SOURCE RECORDS:
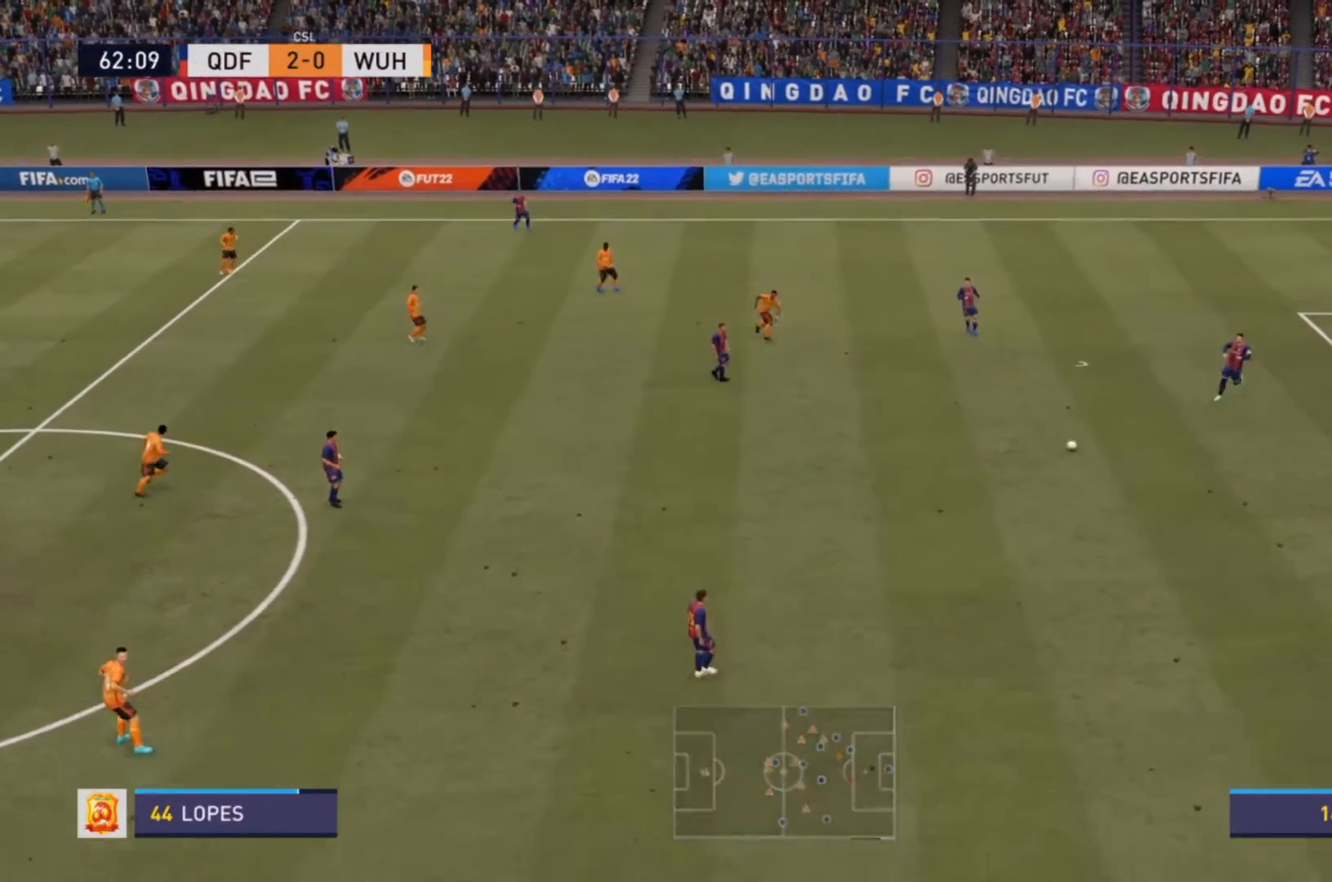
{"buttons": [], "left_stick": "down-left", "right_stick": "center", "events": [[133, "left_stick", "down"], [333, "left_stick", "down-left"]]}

---

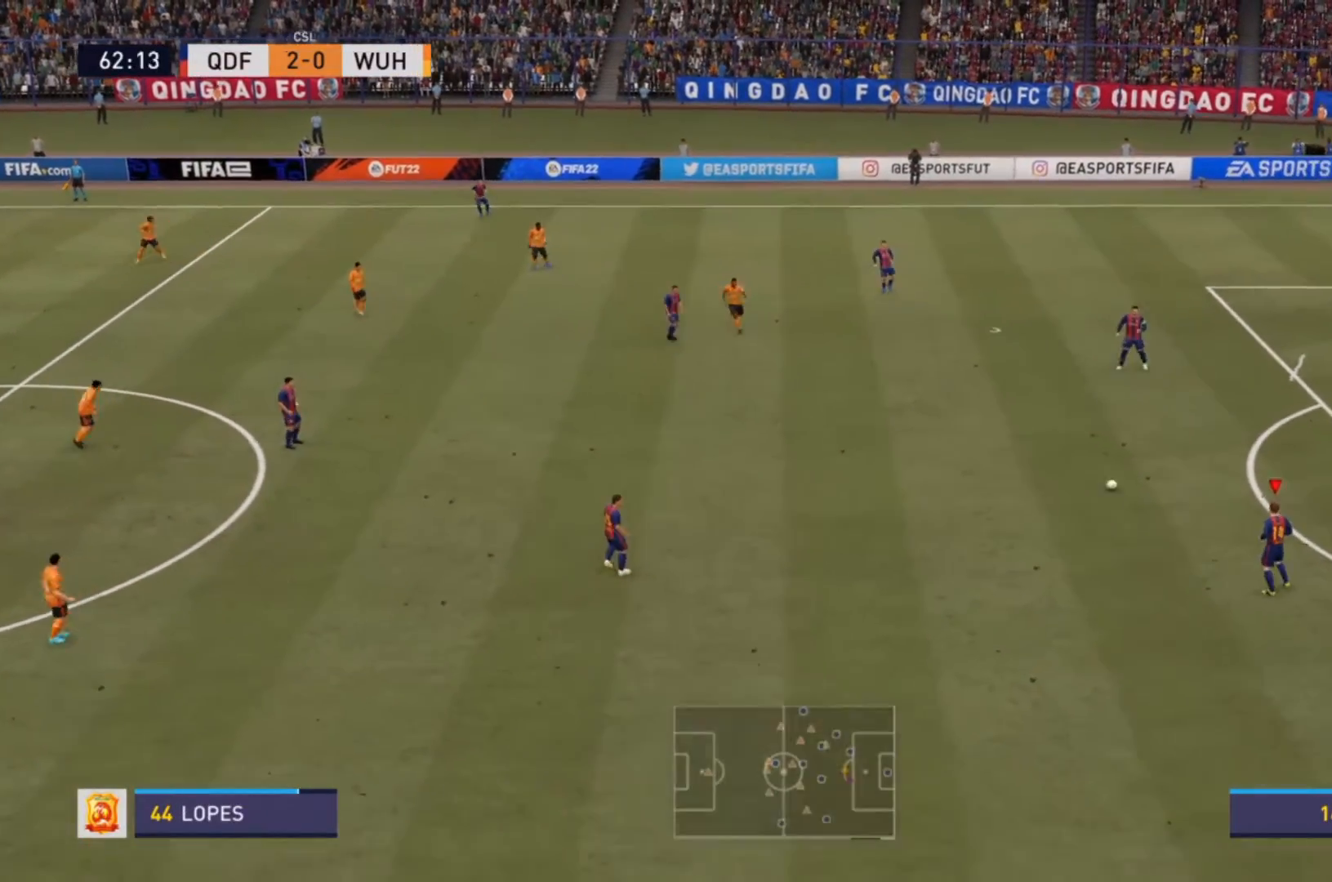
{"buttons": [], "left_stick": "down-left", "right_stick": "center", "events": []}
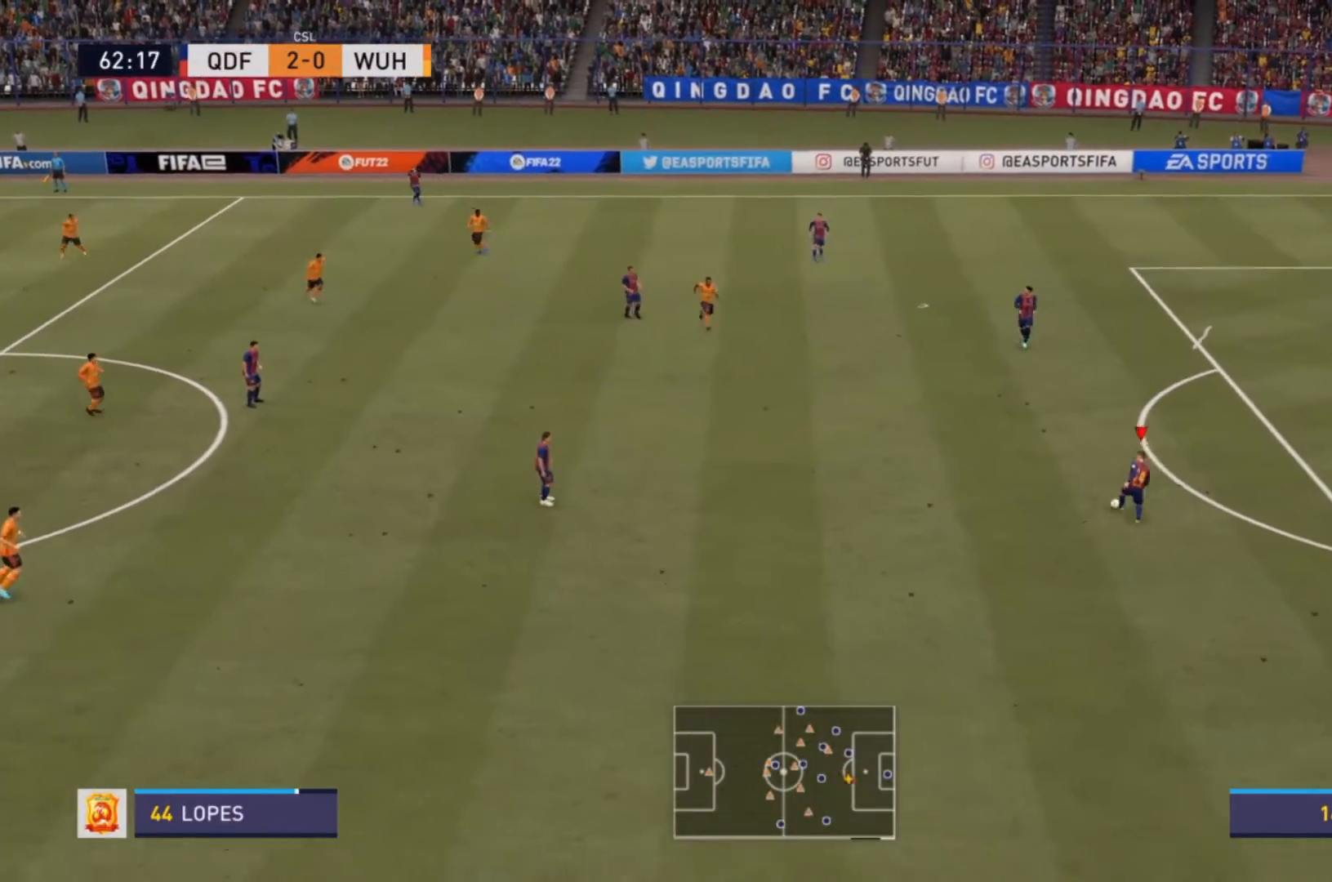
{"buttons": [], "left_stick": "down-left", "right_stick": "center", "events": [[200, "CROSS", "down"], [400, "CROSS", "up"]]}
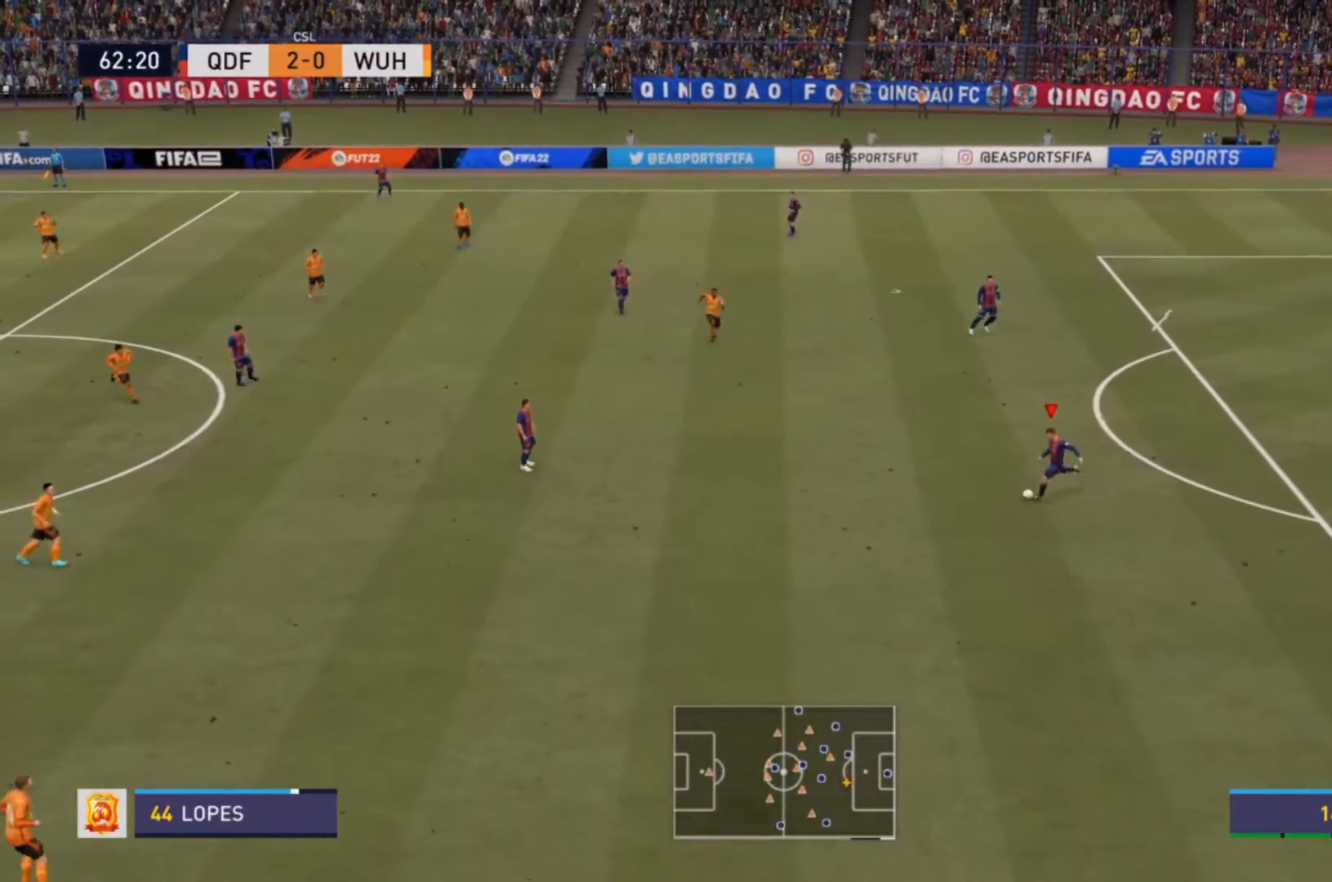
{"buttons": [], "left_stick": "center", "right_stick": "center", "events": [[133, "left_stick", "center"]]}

==

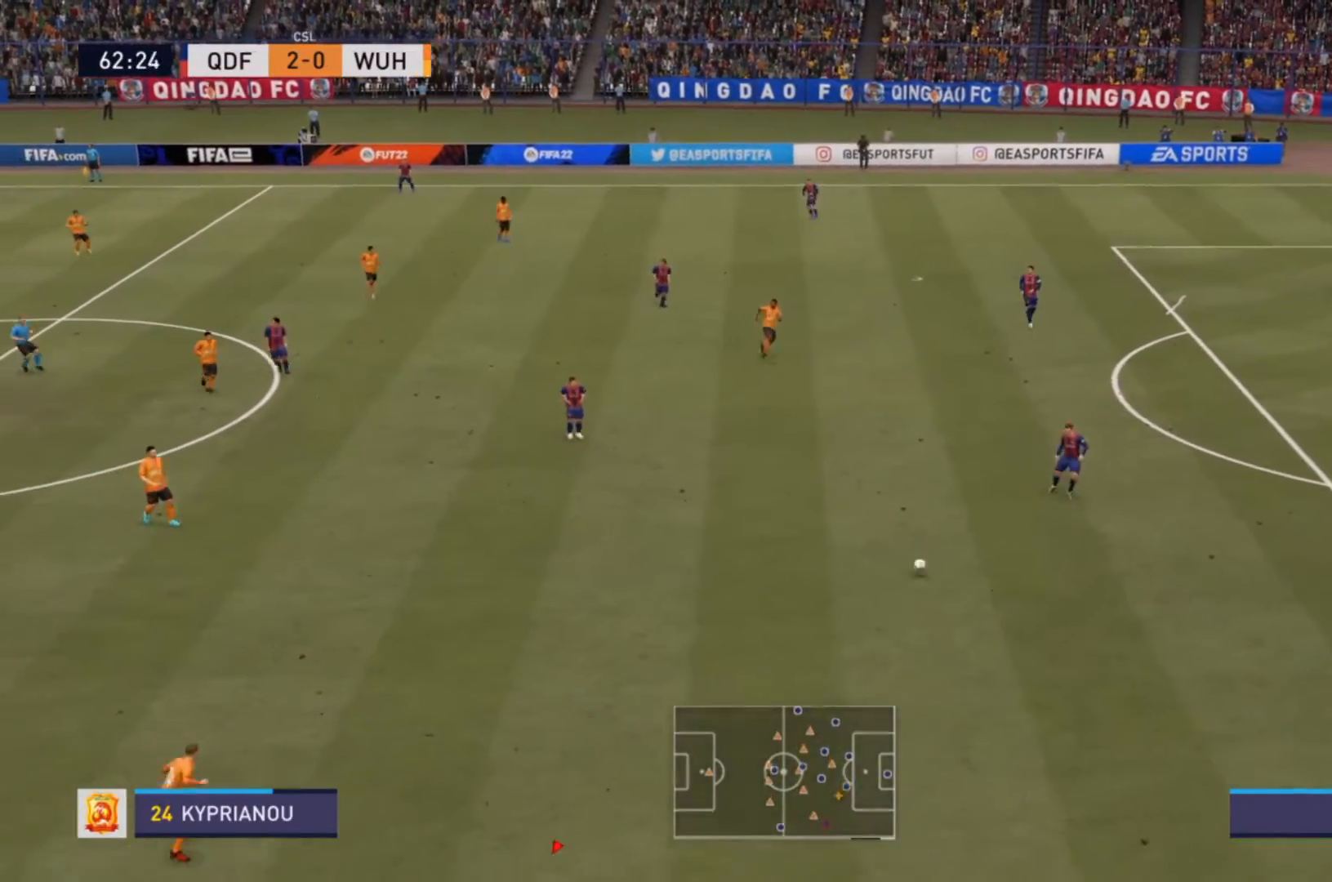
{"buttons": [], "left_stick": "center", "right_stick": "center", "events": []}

EXERCISE GOAL: Check each line of the entries above, and show every one holding the word "down".

RESPONSE BELOW:
{"buttons": [], "left_stick": "down-left", "right_stick": "center", "events": [[133, "left_stick", "down"], [333, "left_stick", "down-left"]]}
{"buttons": [], "left_stick": "down-left", "right_stick": "center", "events": []}
{"buttons": [], "left_stick": "down-left", "right_stick": "center", "events": [[200, "CROSS", "down"], [400, "CROSS", "up"]]}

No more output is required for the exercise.